▶ INSTRUCTION
Within the data that follows, set down exactly the lines from the one containing "curve: (1132, 1331) -> (628, 910), moved" through the one containing "curve: (1318, 2168) -> (865, 1551), moved", both ends included.

··· EXCERPTED DATA ···

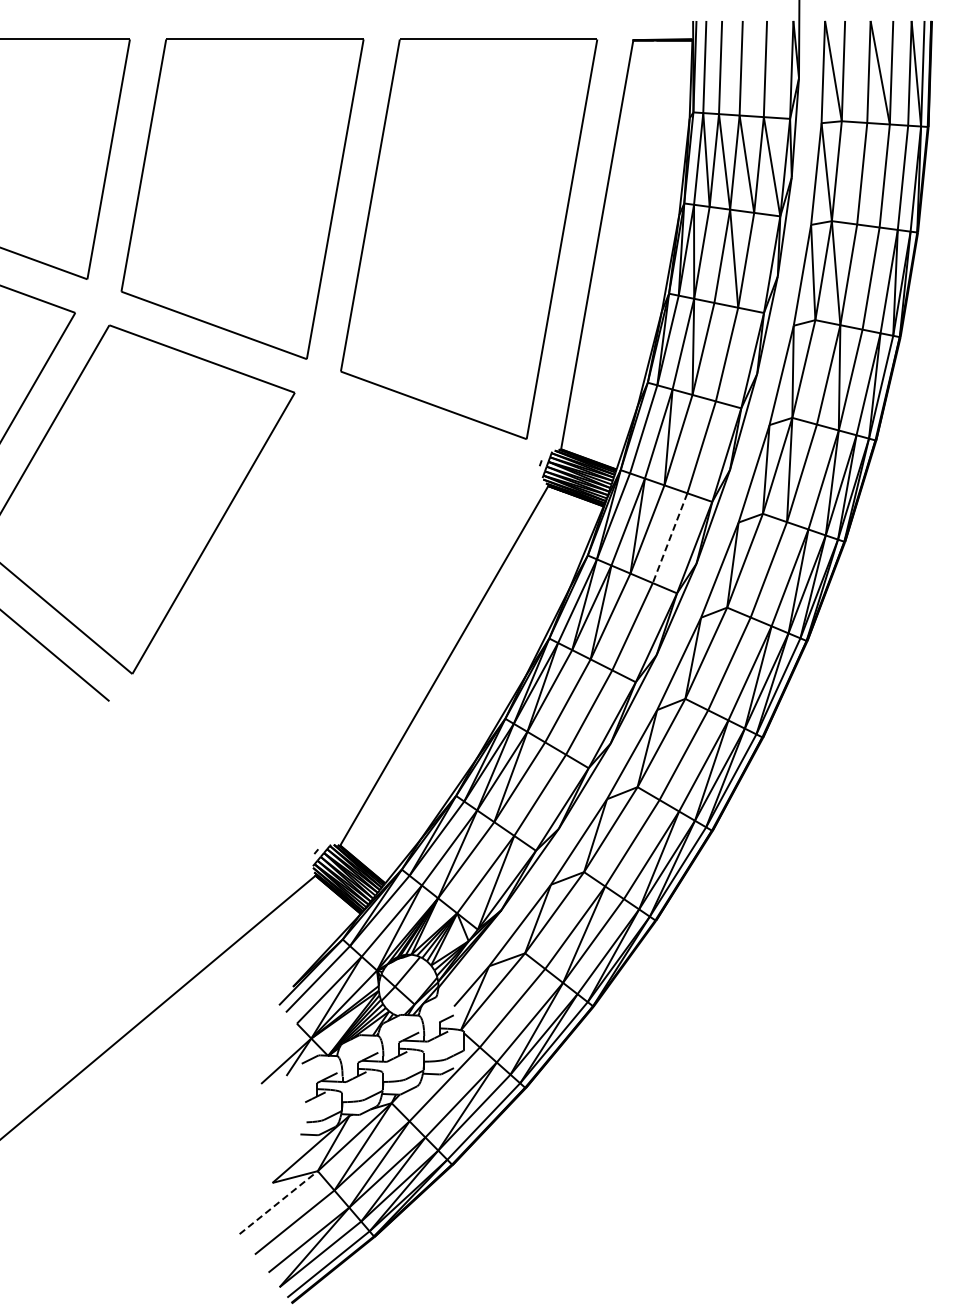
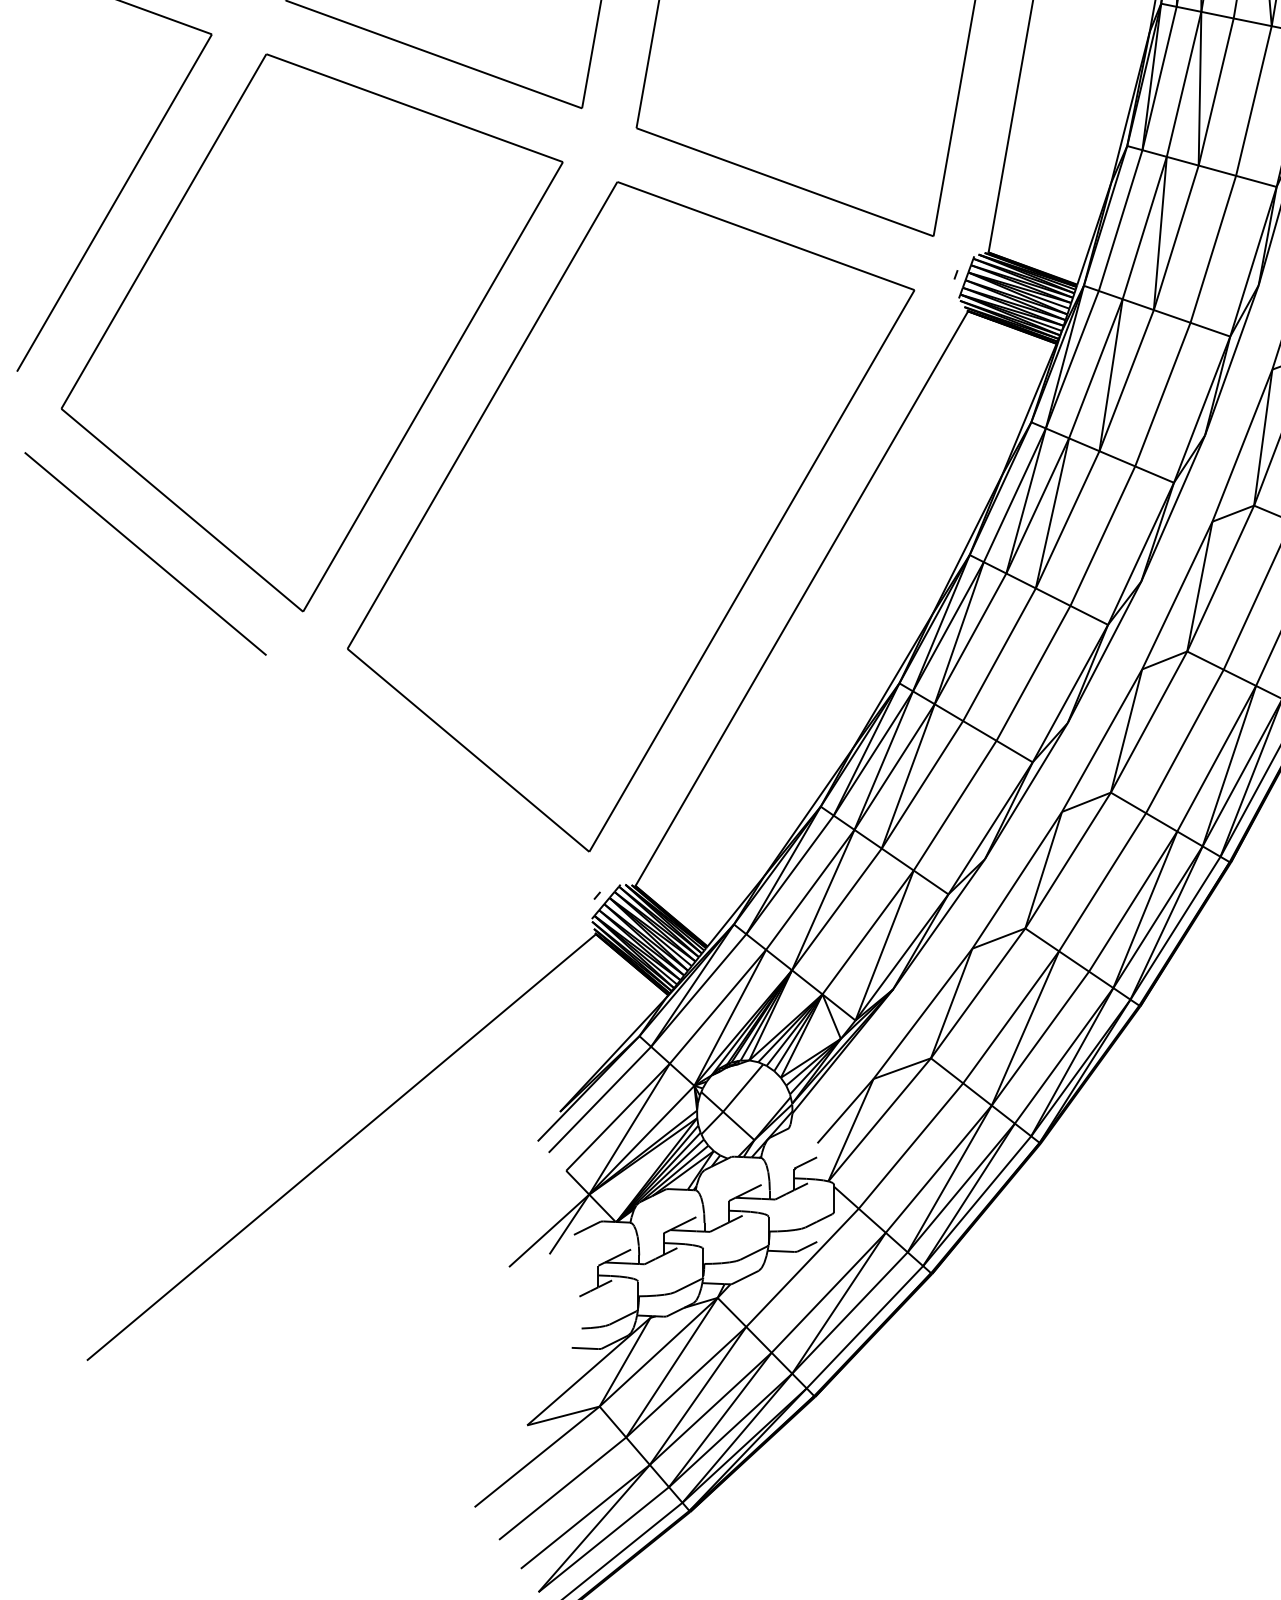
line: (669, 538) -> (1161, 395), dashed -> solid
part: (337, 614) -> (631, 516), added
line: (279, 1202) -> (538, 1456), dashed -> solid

···
··· EXCERPTED DATA ···

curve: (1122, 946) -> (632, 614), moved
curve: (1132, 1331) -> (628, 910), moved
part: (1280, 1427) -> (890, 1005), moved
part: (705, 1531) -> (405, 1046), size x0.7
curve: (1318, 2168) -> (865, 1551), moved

···
··· EXCERPTED DATA ···

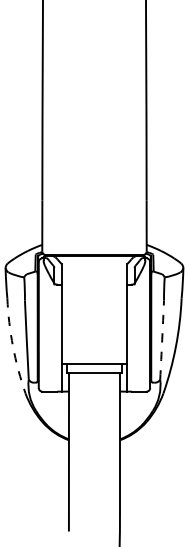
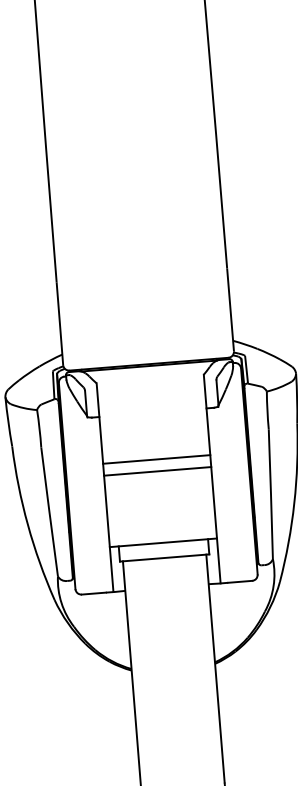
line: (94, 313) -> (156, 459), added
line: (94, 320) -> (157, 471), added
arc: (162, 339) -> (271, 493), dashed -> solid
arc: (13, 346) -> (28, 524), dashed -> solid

···

▶ WRITTEN ANSWER
curve: (1132, 1331) -> (628, 910), moved
part: (1280, 1427) -> (890, 1005), moved
part: (705, 1531) -> (405, 1046), size x0.7
curve: (1318, 2168) -> (865, 1551), moved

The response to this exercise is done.